*YOUR OBJECTIVE*
Rewrite the text lines of all the rows below, changing "contact us" to "get in touch" and keeping everything else the same. Omit the pictures from your answer.

START EXERCISE DATA

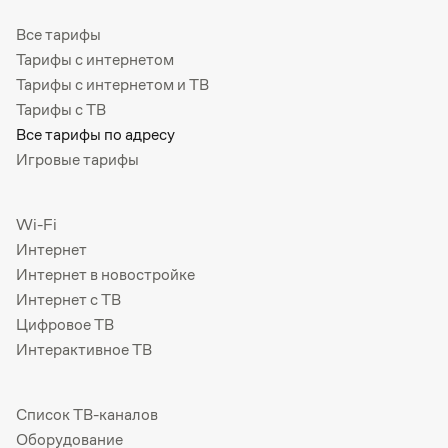
Все тарифы
Тарифы с интернетом
Тарифы с интернетом и ТВ
Тарифы с ТВ
Все тарифы по адресу
Игровые тарифы
Wi-Fi
Интернет
Интернет в новостройке
Интернет с ТВ
Цифровое ТВ
Интерактивное ТВ
Список ТВ-каналов
Оборудование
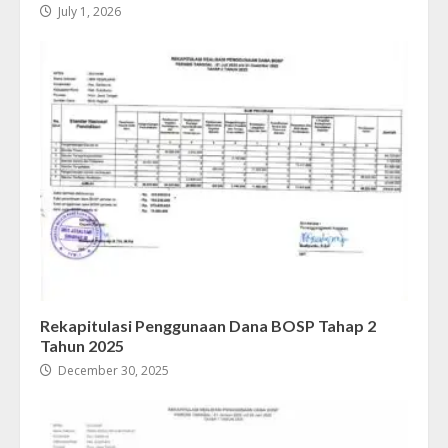
July 1, 2026
Rekapitulasi Penggunaan Dana BOSP Tahap 2
Tahun 2025
December 30, 2025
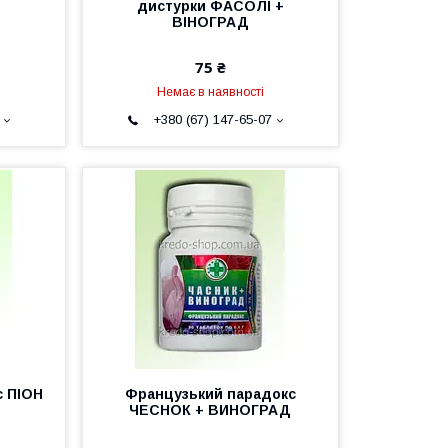
дистурки ФАСОЛІ +
ВІНОГРАД
75 ₴
Немає в наявності
+380 (67) 147-65-07
с ПІОН
Французький парадокс
ЧЕСНОК + ВИНОГРАД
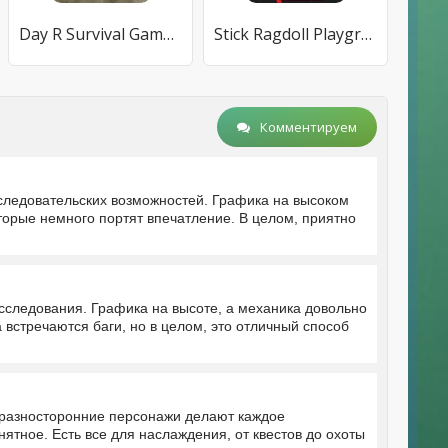
Day R Survival Game: Выживание
Stick Ragdoll Playground 2: Zombie Human
Комментируем
следовательских возможностей. Графика на высоком
оторые немного портят впечатление. В целом, приятно
сследования. Графика на высоте, а механика довольно
 встречаются баги, но в целом, это отличный способ
 разносторонние персонажи делают каждое
ятное. Есть все для наслаждения, от квестов до охоты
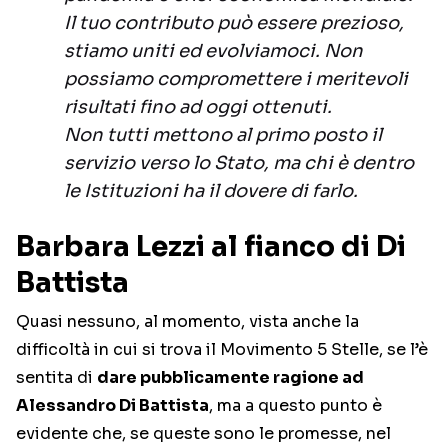
Il tuo contributo può essere prezioso,
stiamo uniti ed evolviamoci. Non
possiamo compromettere i meritevoli
risultati fino ad oggi ottenuti.
Non tutti mettono al primo posto il
servizio verso lo Stato, ma chi è dentro
le Istituzioni ha il dovere di farlo.
Barbara Lezzi al fianco di Di
Battista
Quasi nessuno, al momento, vista anche la
difficoltà in cui si trova il Movimento 5 Stelle, se l’è
sentita di
dare pubblicamente ragione ad
Alessandro Di Battista
, ma a questo punto è
evidente che, se queste sono le promesse, nel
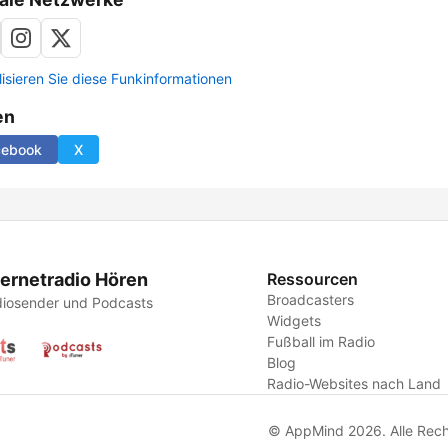
lisieren Sie diese Funkinformationen
en
cebook
X
ternetradio Hören
Ressourcen
Broadcasters
iosender und Podcasts
Widgets
Fußball im Radio
Blog
Radio-Websites nach Land
© AppMind 2026. Alle Rech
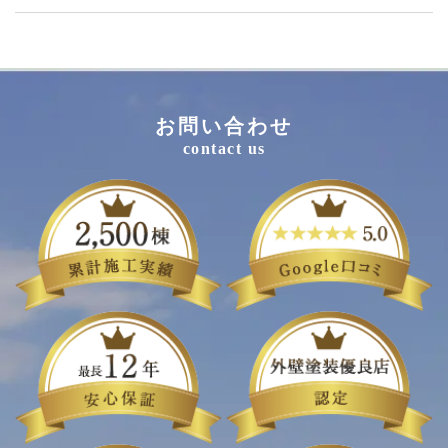
お問い合わせ
contact us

END EXERCISE DATA

*SOLUTION BELOW*
Все тарифы
Тарифы с интернетом
Тарифы с интернетом и ТВ
Тарифы с ТВ
Все тарифы по адресу
Игровые тарифы
Wi-Fi
Интернет
Интернет в новостройке
Интернет с ТВ
Цифровое ТВ
Интерактивное ТВ
Список ТВ-каналов
Оборудование
July 1, 2026
Rekapitulasi Penggunaan Dana BOSP Tahap 2
Tahun 2025
December 30, 2025
дистурки ФАСОЛІ +
ВІНОГРАД
75 ₴
Немає в наявності
+380 (67) 147-65-07
с ПІОН
Французький парадокс
ЧЕСНОК + ВИНОГРАД
Day R Survival Game: Выживание
Stick Ragdoll Playground 2: Zombie Human
Комментируем
следовательских возможностей. Графика на высоком
оторые немного портят впечатление. В целом, приятно
сследования. Графика на высоте, а механика довольно
 встречаются баги, но в целом, это отличный способ
 разносторонние персонажи делают каждое
ятное. Есть все для наслаждения, от квестов до охоты
Il tuo contributo può essere prezioso,
stiamo uniti ed evolviamoci. Non
possiamo compromettere i meritevoli
risultati fino ad oggi ottenuti.
Non tutti mettono al primo posto il
servizio verso lo Stato, ma chi è dentro
le Istituzioni ha il dovere di farlo.
Barbara Lezzi al fianco di Di
Battista
Quasi nessuno, al momento, vista anche la
difficoltà in cui si trova il Movimento 5 Stelle, se l’è
sentita di
dare pubblicamente ragione ad
Alessandro Di Battista
, ma a questo punto è
evidente che, se queste sono le promesse, nel
lisieren Sie diese Funkinformationen
en
cebook
X
ternetradio Hören
Ressourcen
Broadcasters
iosender und Podcasts
Widgets
Fußball im Radio
Blog
Radio-Websites nach Land
© AppMind 2026. Alle Rech
お問い合わせ
get in touch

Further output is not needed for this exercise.